- Court: Court of Appeal
- Citations: [1972] EWCA Civ 10, [1973] Ch 9

Court membership
- Judges sitting: Stamp LJ Sachs LJ Megaw LJ

Case opinions
- Stamp LJ, Sachs LJ and Megaw LJ

Keywords
- Certainty, express trusts

= Re Baden's Deed Trusts (No 2) =

 is an English trusts law case, concerning the circumstances under which a trust will be held to be uncertain. It followed on from McPhail v Doulton, where the House of Lords affirmed that upholding the settlor's intentions was of paramount importance. It dealt with the same facts as McPhail v Doulton, since the Lords had remanded the case to the Court of Appeal to be decided using the legal principles set out in McPhail.

==Facts==
Mr Bertram Baden settled a trust for the employees, relatives and dependants of his company, Matthew Hall & Co Ltd. It said the net income of the trust fund should be applied by the trustees ‘in their absolute discretion’ and as they thought fit for the employees, relatives and dependants in grants. The House of Lords in McPhail v Doulton held that the trust would in principle be valid if it could be said with certainty that a hypothetical claimant "is or is not" within the class of beneficiaries. The case returned to the lower courts to determine if the trust was in fact enforceable.

Brightman J held the House of Lords decision had overruled previous IRC v Broadway Cottages so that the rule in Re Gulbenkian applied equally to trusts as to powers: a trust was valid if it could be said with certainty that any given individual was or was not a member of a class of beneficiaries, and accordingly the clause was valid as a trust. The executors appealed.

==Judgment==
The Court of Appeal held, dismissing the appeal, that to apply the Re Gulbenkian test for a discretionary trust, "conceptual" and "evidential" were distinct. If a claimant could not bring evidence he was a beneficiary, he would not be. But there was no inherent conceptual uncertainty in the words "dependants" or "relatives", and the clause was valid.

The three judges gave different views on why the trust was valid. Stamp LJ held that the trust was valid because the court could always determine who was a dependant and a relative could be restricted to a workable definition of the next of kin.

Sachs LJ held the test required only clarity in the concept. He put it as follows.

The court is never defeated by evidential uncertainty...

Once the class of persons to be benefited is conceptually certain it then becomes a question of fact to be determined on evidence whether any postulant has on inquiry been proved to be within it: if it is not so proved, then he is not in it.

Megaw LJ viewed the position to be as follows.
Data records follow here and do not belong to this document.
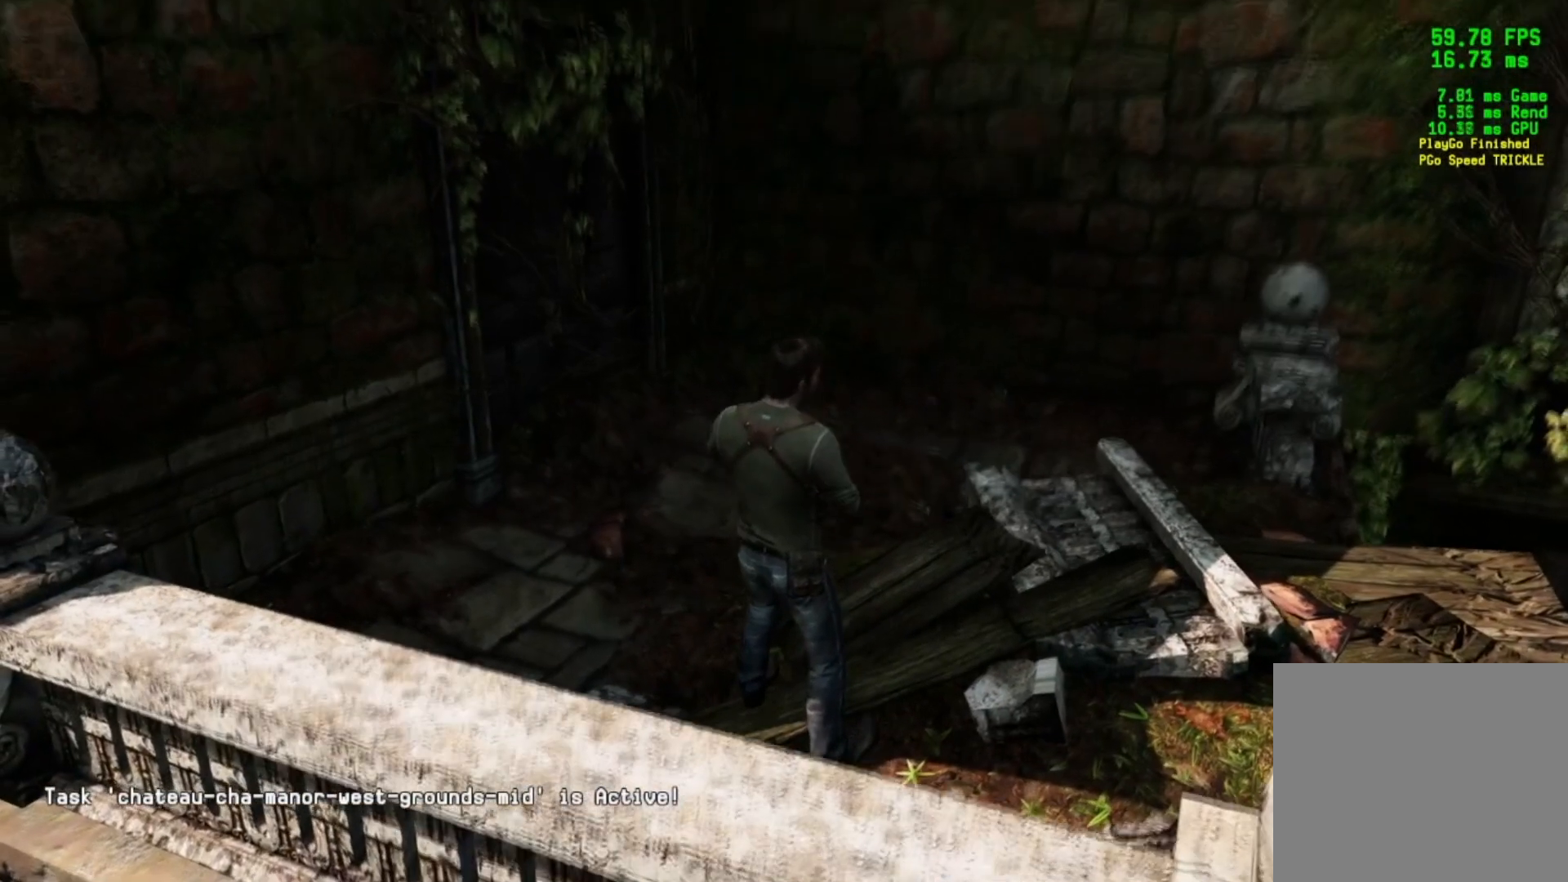
{"buttons": [], "left_stick": "up", "right_stick": "center", "events": [[66, "right_stick", "center"], [450, "left_stick", "up"]]}
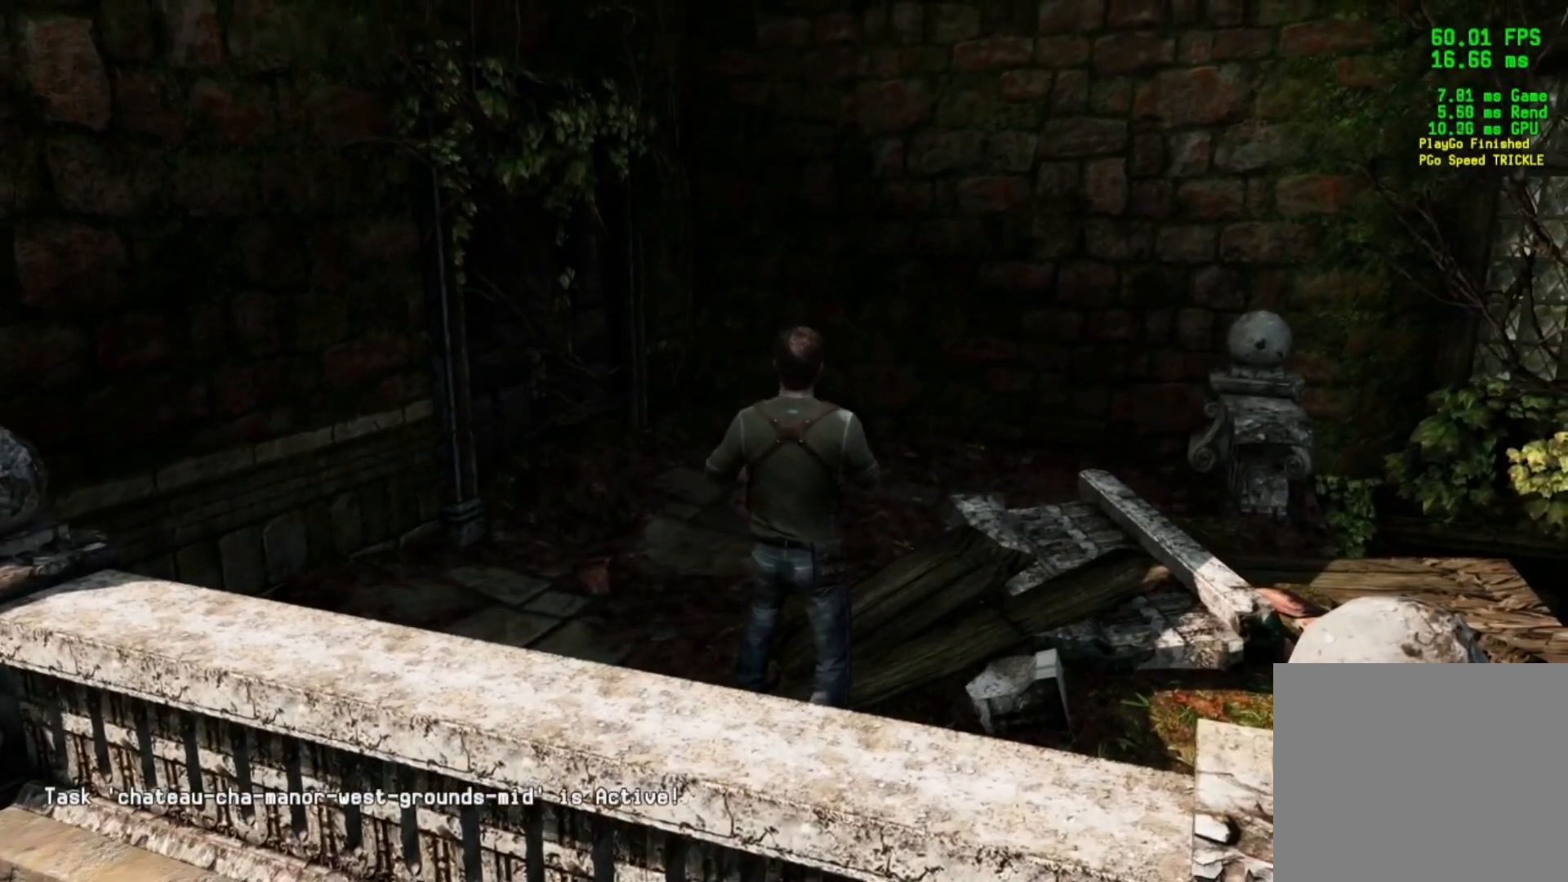
{"buttons": [], "left_stick": "center", "right_stick": "center", "events": [[250, "left_stick", "center"]]}
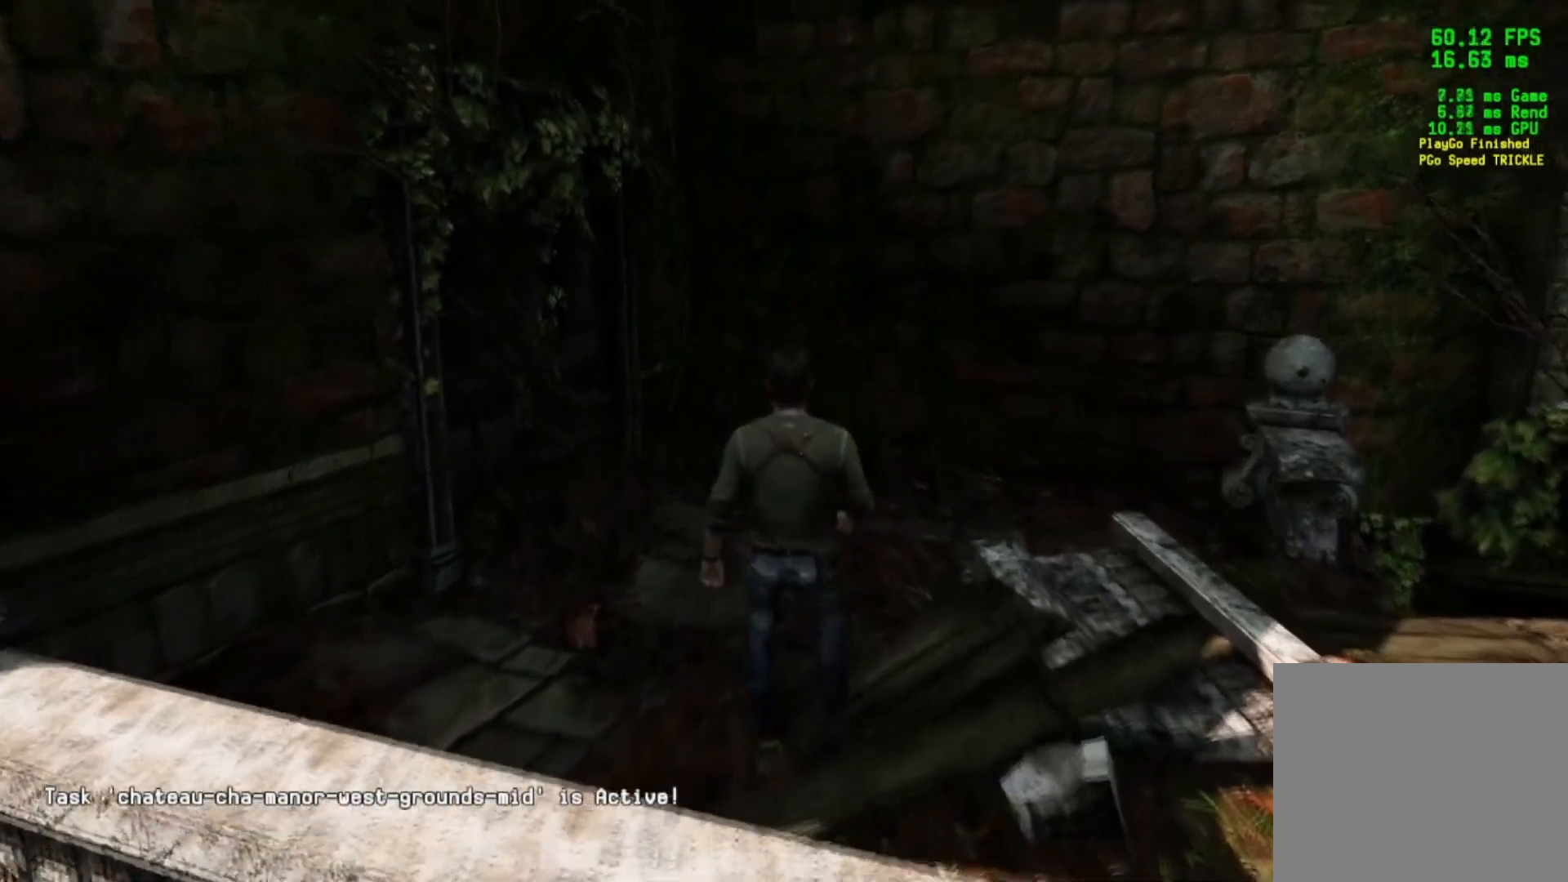
{"buttons": [], "left_stick": "center", "right_stick": "center", "events": [[83, "left_stick", "down"], [450, "left_stick", "center"]]}
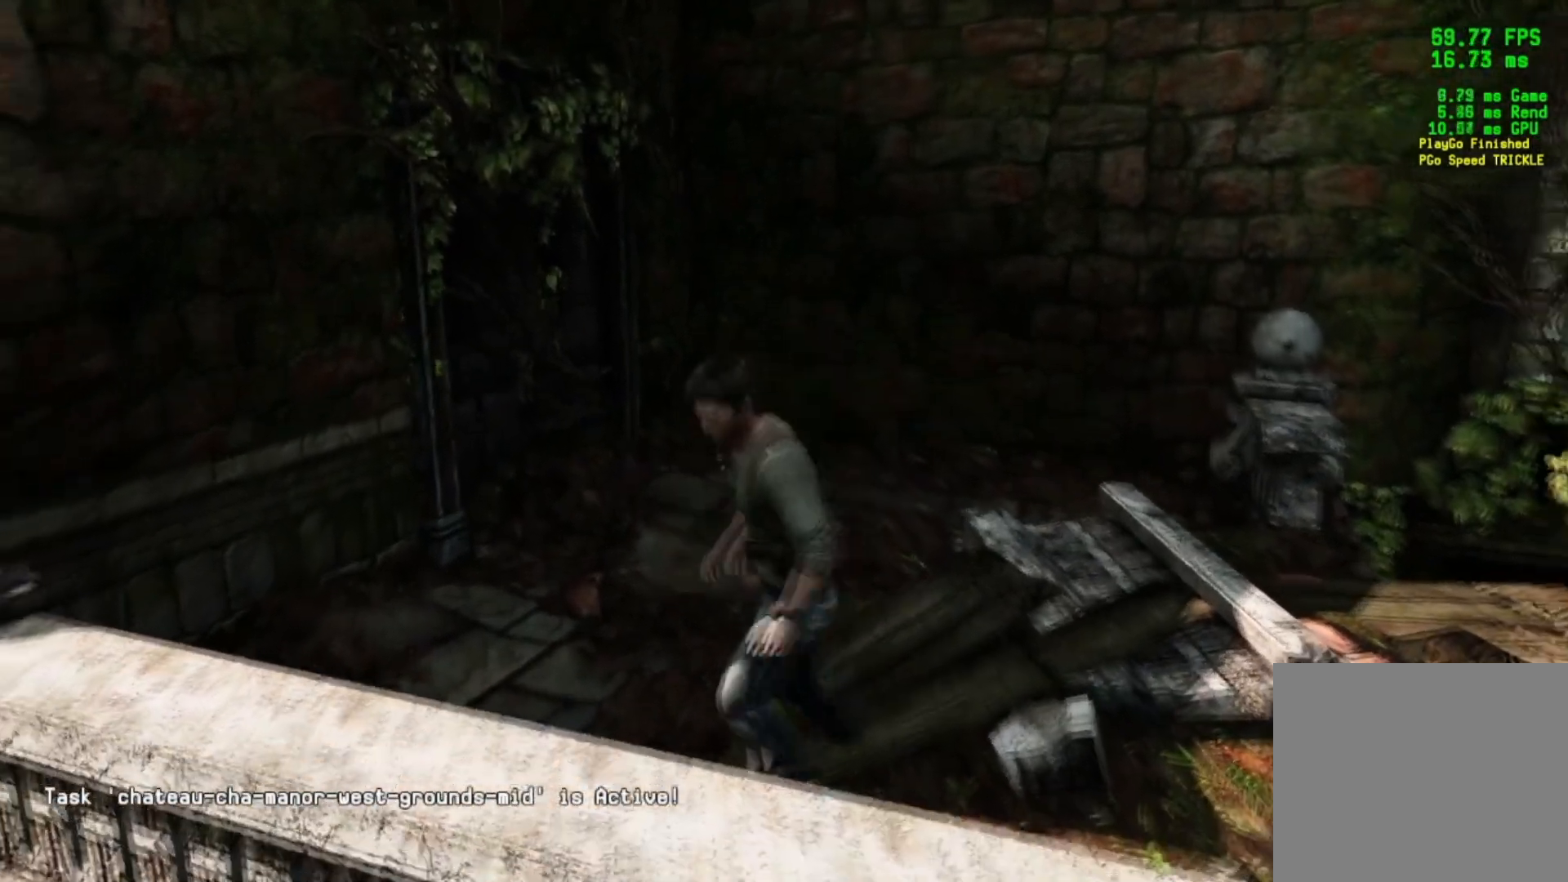
{"buttons": [], "left_stick": "center", "right_stick": "left", "events": [[300, "right_stick", "left"]]}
the test is satisfied if, as regards at least a substantial number of objects, it can be said with certainty that they fall within the trust; even though, as regards a substantial number of other persons, if they ever for some fanciful reason fell to be considered, the answer would have to be, not ‘they are outside the trust’, but ‘it is not proven whether they are in or out’.

He said that requiring complete conceptual certainty would amount to a return to the list certainty test.